### LISTA DE TAREAS
(1) Enumera a todas las personas que el fragmento sobre la candidatura de Corina Yoris menciona por su nombre o apellido.
(2) Prosigue el fragmento sobre la candidatura de Corina Yoris a partir de su última oración.
---------- FRAGMENTO DEL DOCUMENTO
Segundo, su delirante cosmovisión liberal, según la cual los Estados deben ser llevados a su mínima expresión para permitir el ejercicio extremo de la libertad —de los ricos—, aun en contra de los propios fundamentos del Estado, por más reducido que este sea.
Por ambas razones, promover la destrucción del Estado venezolano está en sintonía con sus principios ideológicos y de clase. Por ambas razones, la inhabilitación le sigue pareciendo una sorpresa imposible de digerir.
Pero la realidad siempre termina por imponerse, por más que se luche contra ella. En un remedo de la icónica frase de Henry Ramos Allup, "hay que doblarse para no partirse", a sabiendas de que era imposible revertir la inhabilitación decidió levantarle la mano como sustituta a Corina Yoris, una académica de su círculo cercano quien, según se ha visto en redes, apoyó en su momento el falso interinato de Guaidó y las operaciones de desestabilización contra Venezuela, además de promover el odio y la persecución contra el chavismo.
La señora de avanzada edad, a quien le publicitaron su candidez, profesionalismo, currículum académico, entre otras "bondades", es un reflejo del clasismo, la intolerancia y la pulsión por la violencia que gobierna a la denominada "sociedad civil". María Corina Machado se ha vuelto a sorprender —y a molestar, evidentemente— ante la imposibilidad de tramitar la candidatura de Yoris, por la cual sigue apostando... ¿hasta el final?
--------------------
---------- LOS DATOS
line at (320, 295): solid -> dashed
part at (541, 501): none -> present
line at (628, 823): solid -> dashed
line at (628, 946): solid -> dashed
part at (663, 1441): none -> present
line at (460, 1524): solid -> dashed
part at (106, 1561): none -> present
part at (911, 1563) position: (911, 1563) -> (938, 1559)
--------------------
### RESPUESTAS ESPERADAS
(1) Henry Ramos Allup, Corina Yoris, Guaidó, María Corina Machado

(2)
El Estado debe frenar un posible proceso de necrosis
Machado seguro pensó que era maniobra "brillante" poner a una señora-títere que se llama igual que ella como candidata sustituta. Su propensión a negar la realidad quizás la llevó a pensar que, al no haber ocupado cargos públicos, al ser alguien sin recorrido político en partidos, su inscripción ante el CNE se haría realidad.
Pero, difícilmente, esto podría plantearse como una posibilidad concreta. Apoyar sanciones, gobiernos paralelos, intervenciones militares, promover la persecución y el odio político, como lo ha hecho Corina Yoris y otros tantos más del sector opositor extremista, deben estar exentos, definitivamente, de la actividad política en Venezuela.
Ninguna persona, tenga carrera política o académica, que milite activamente para conseguir estos objetivos debe participar en procesos electorales, pues ello implicaría una humillación a la legalidad existente y una demolición, autorizada por el propio Estado contra la población, de la convivencia política y social nacional que las mismas leyes deben proteger.
No es legal, pero tampoco político, inscribirte como candidata si tu programa de acción y gobierno consiste en que a tu propio país lo invadan militarmente, lo fundan a bombas, le destrocen la economía y le impongan un gobierno ilegítimo desde el extranjero. Esto no solo implica violar todo marco legal, sino el propio sentido básico de la política: orientada al bien común y a la preservación de la sociedad.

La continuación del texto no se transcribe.